I walked away in silence from Adolphus, making my long solitary walk back, feeling lonely and sick at heart. I surely hope that Adolphus receives some word from God on this, I thought. I am in dire need of it. I lay on my cot and tried to sleep, but that was impossible. I kept tossing and turning, thinking of my long history with Eleanor, and how she had changed, although I did not credit that change at the time. I was paying the price now, with the impossibility of sleep and a guilty conscience. I prayed that I might soon overcome this state of mind, but at the present time, I could see no way. I fell asleep just before sunrise, which meant I had little sleep, which I so sorely needed.
The next morning, Adolphus came to me as I was sitting up. “You look as if you didn’t sleep.”

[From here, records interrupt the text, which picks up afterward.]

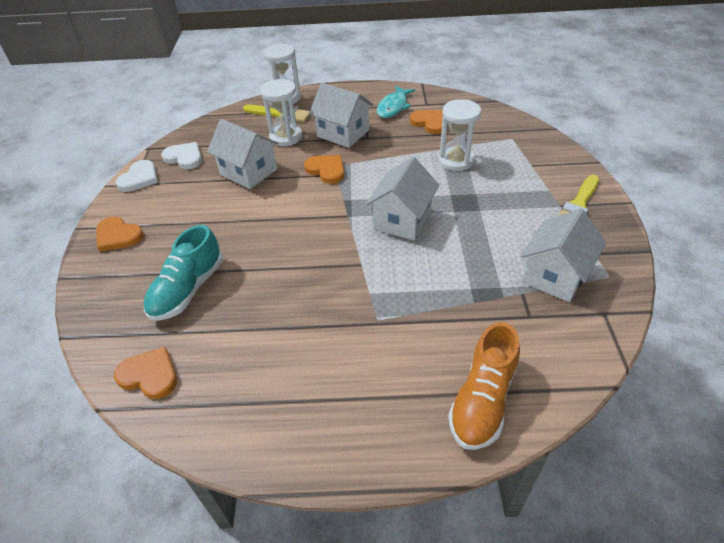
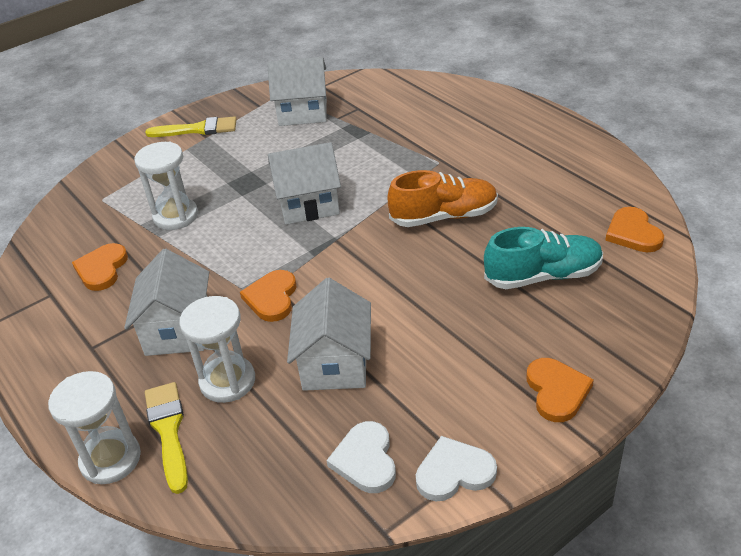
camera: 125 degrees left, 5 degrees down
(393, 107) = (75, 320): turquoise fish -> none
(482, 400) = (450, 99): orange shoe -> orange shoe (444, 216)

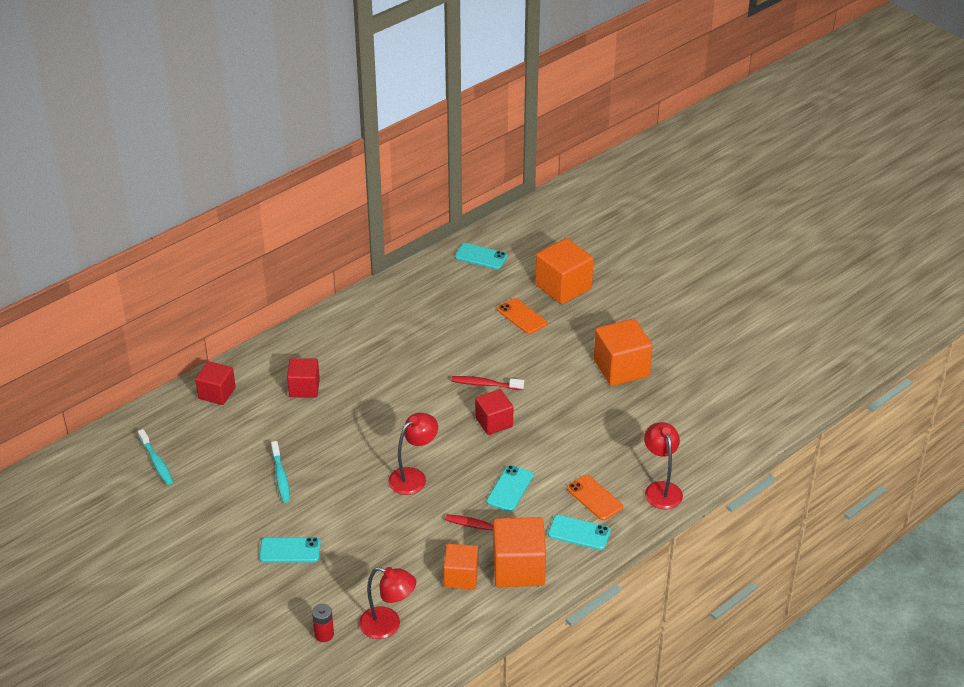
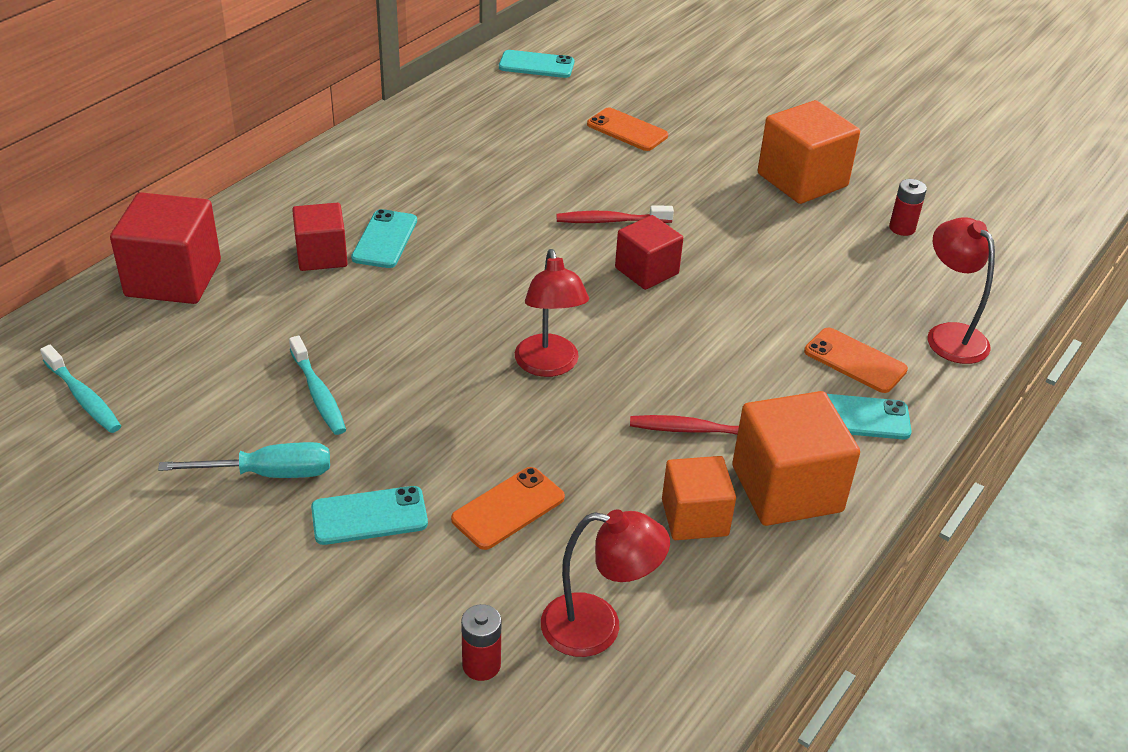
camera: 15 degrees left, 0 degrees up
(217, 393) = (173, 278): red cube -> red cube, size x1.56
(244, 519) = (269, 473): none -> turquoise screwdriver
(363, 557) = (508, 508): none -> orange phone
(413, 477) = (549, 366): red lamp -> red lamp turned 135 degrees clockwise
(510, 489) = (714, 364): turquoise phone -> turquoise phone (385, 239)
(563, 287) = (670, 90): orange cube -> none
(669, 411) = (902, 228): none -> red battery

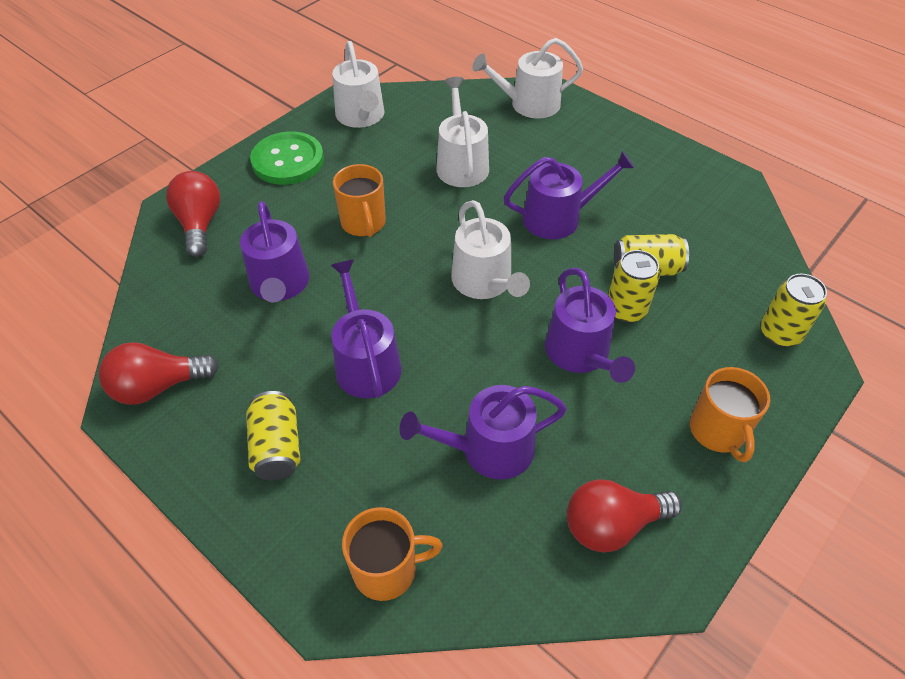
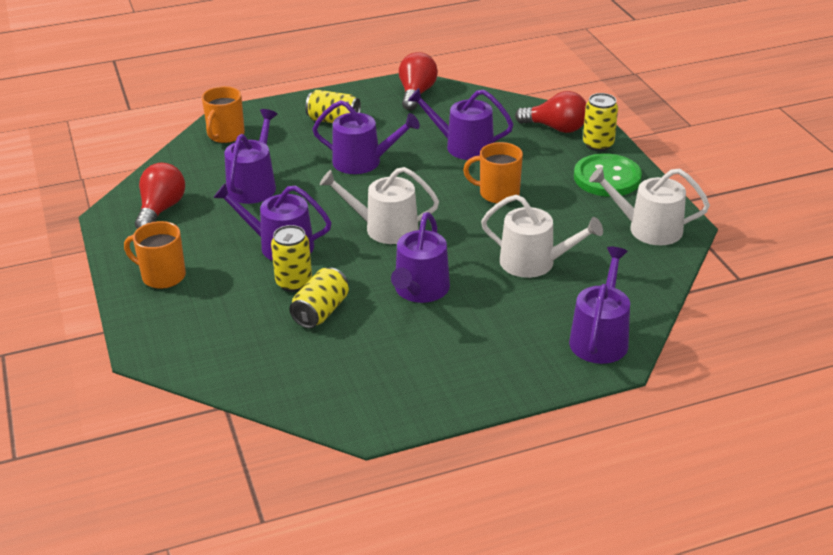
camera: 120 degrees right, 15 degrees down
(529, 104) = (600, 338): white watering can -> purple watering can
(780, 333) = (192, 349): yellow can -> yellow can (598, 144)

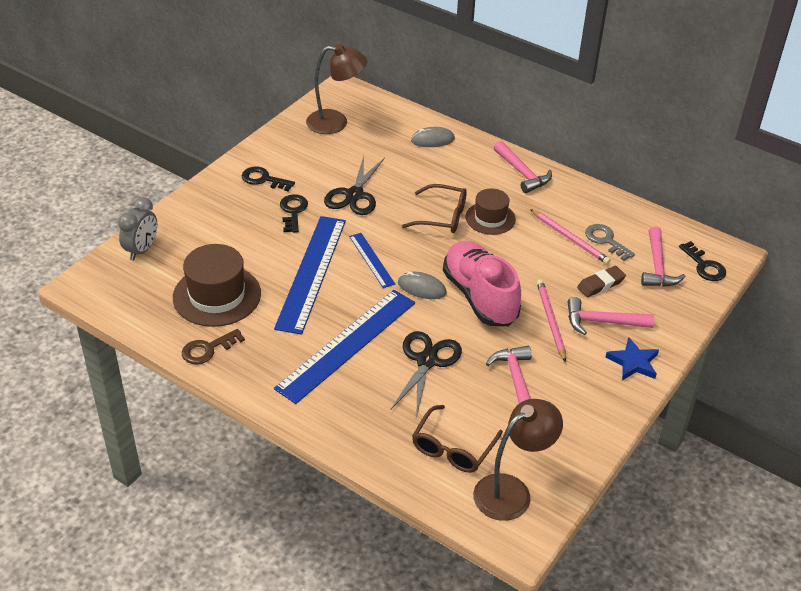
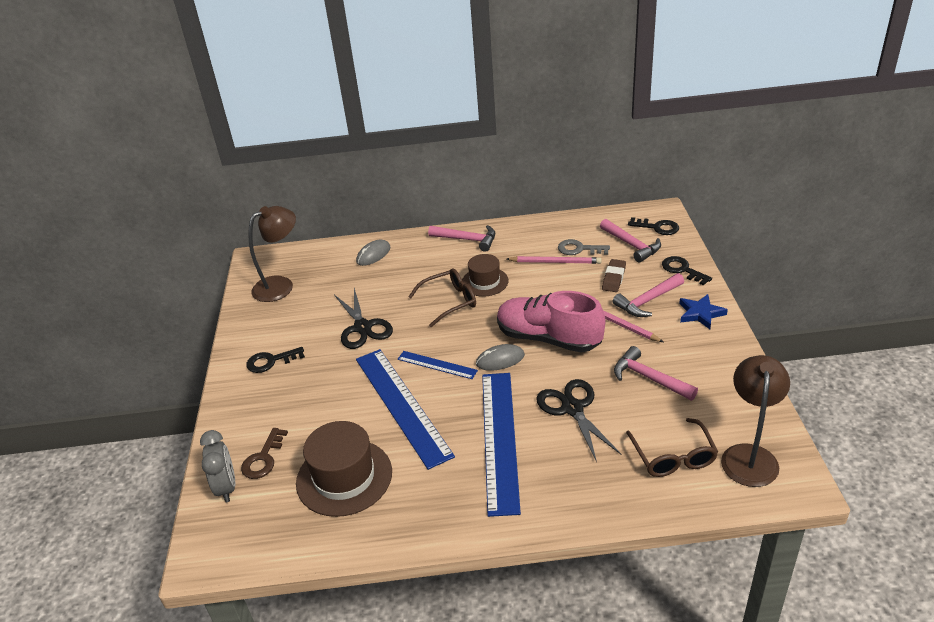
camera: 35 degrees left, 5 degrees down
(208, 349) = (391, 526): brown key -> brown key (263, 458)
(293, 211) = (327, 369): black key -> black key (682, 270)

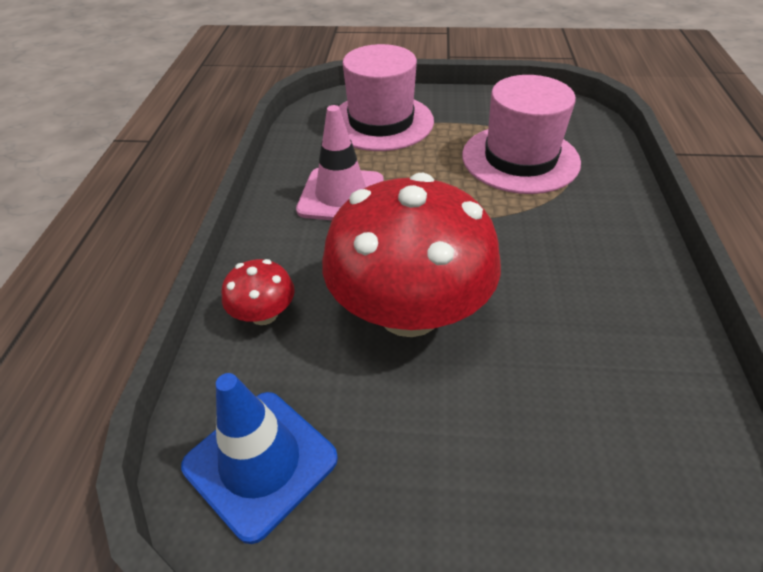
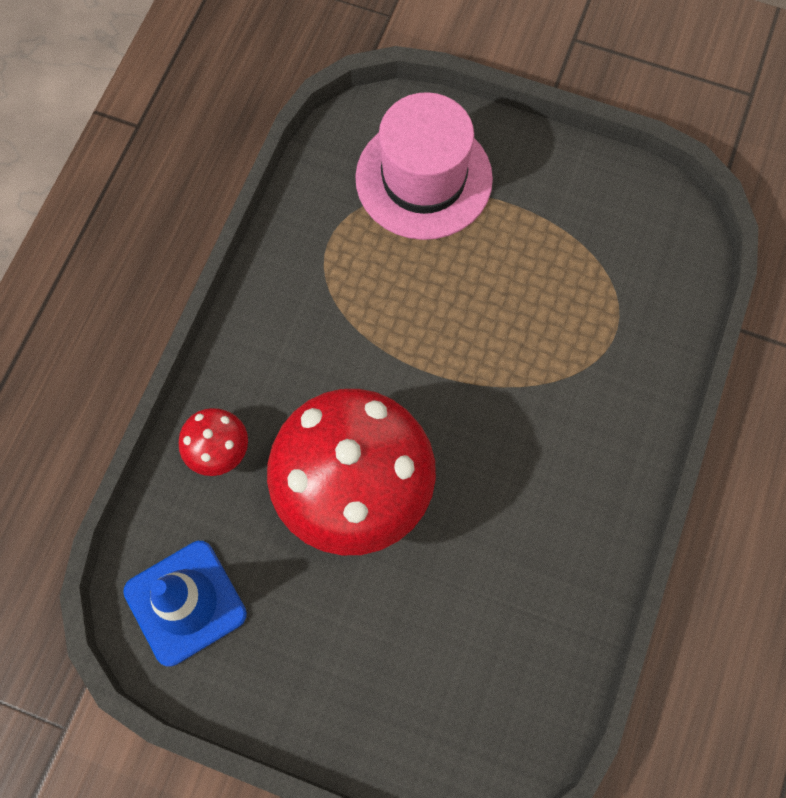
camera: 15 degrees right, 25 degrees up
(341, 195) = (336, 303): pink traffic cone -> none
(520, 159) = (563, 299): pink hat -> none

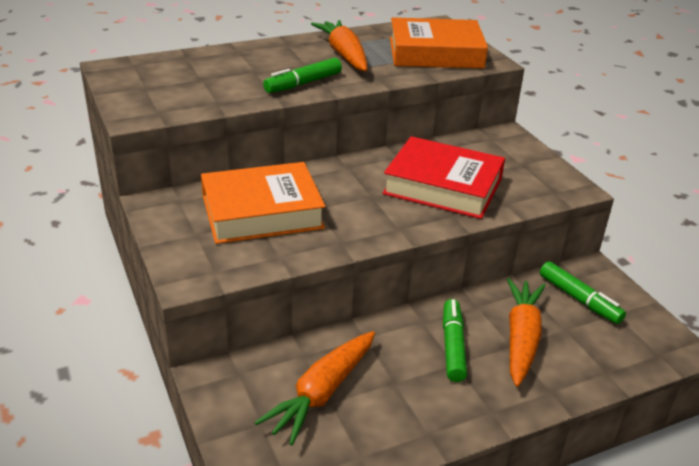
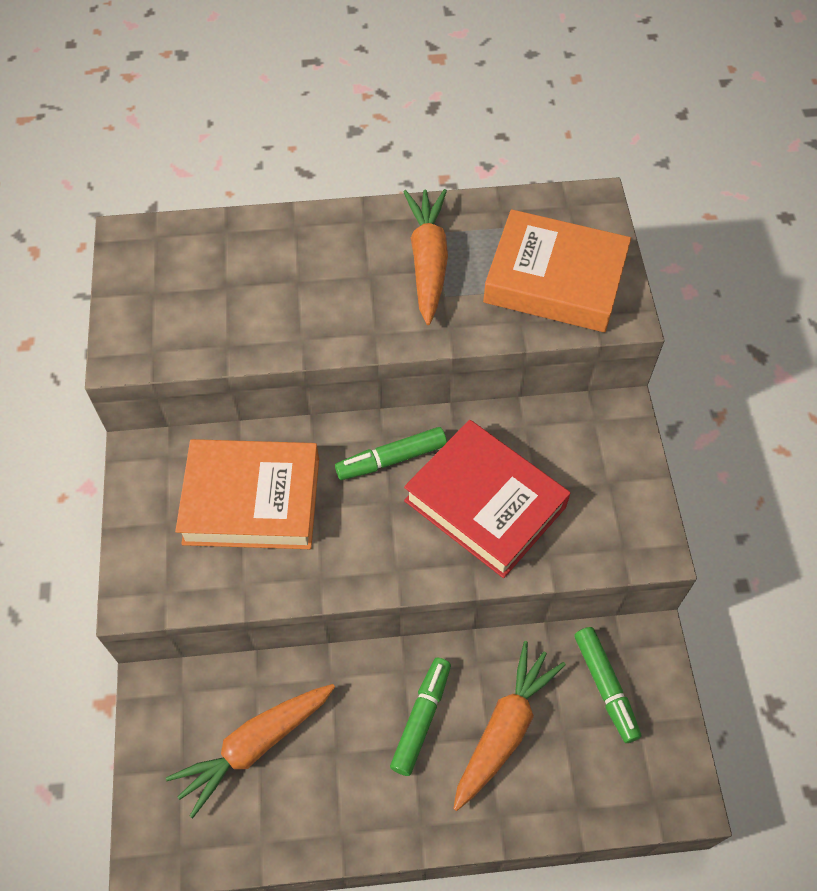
camera: 20 degrees right, 25 degrees up
(303, 83) = (347, 322): green marker -> green marker (391, 459)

“I didn’t. My heart was troubled.”
He nodded. “I understand.” Then, with a settled look on his face, he said, “I have thought hard on your situation,” he said, “and have received what I consider a word from God on it.In times of great need, whether mine or those of others, God always has such a word for me.”
My heart leaped. “I am most eager to hear what it is. Please tell me, and quickly.”
“Let’s sit at the table.” We sat across from each other, and he looked into my eyes. “I know you well, Caleb, and I believe that you do not need my forgiveness or that of any other man.”
“I do not?”
“No. I am certain you had asked for forgiveness from God, for that is where we should begin. Since you have done that, you need to forgive yourself for not offering forgiveness. It is that simple—and that difficult.”
I sat for a moment, and then said. “This is a new idea for me. How do I forgive myself?”
Adolphus smiled. “You must search deeply within your own heart to see what your motives were in not forgiving Eleanor. Once you have found those motives, you must see and understands them. Once you have done that, you will find your heart growing lighter.”
I thought about this for a moment. “I shall have to strive mightily to do that. I hope I will be able to do it well, and do it soon.”
He stood and clapped me on the shoulder, smiling down at me like a benevolent father. “I know you will succeed.”
I stood as well. “I pray that I will, and I thank you for your revelation.”
“You are welcome, but the revelation could only have come from God. Thank Him.”
“I make it my practice to do so every day for something. Now I have a great thing to thank Him for.”
“You are a good man, Caleb. Don’t forget that.” We shook hands, and then stood up.
“I shall try,” I said, and thought, you are as well, Adolphus. One of the best. Your star far outshines mine, but I hope to be as bright as you some day.